*MATERIAL PROVIDED:*
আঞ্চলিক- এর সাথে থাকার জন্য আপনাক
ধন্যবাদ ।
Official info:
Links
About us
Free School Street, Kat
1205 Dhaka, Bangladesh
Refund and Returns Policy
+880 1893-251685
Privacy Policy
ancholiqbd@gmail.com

*PROBLEM TO WORK ON:*
Reproduce the text of the records with every "Policy" changed to "Statement", keeping everything else the same.

*OUTPUT OF THE TASK:*
আঞ্চলিক- এর সাথে থাকার জন্য আপনাক
ধন্যবাদ ।
Official info:
Links
About us
Free School Street, Kat
1205 Dhaka, Bangladesh
Refund and Returns Statement
+880 1893-251685
Privacy Statement
ancholiqbd@gmail.com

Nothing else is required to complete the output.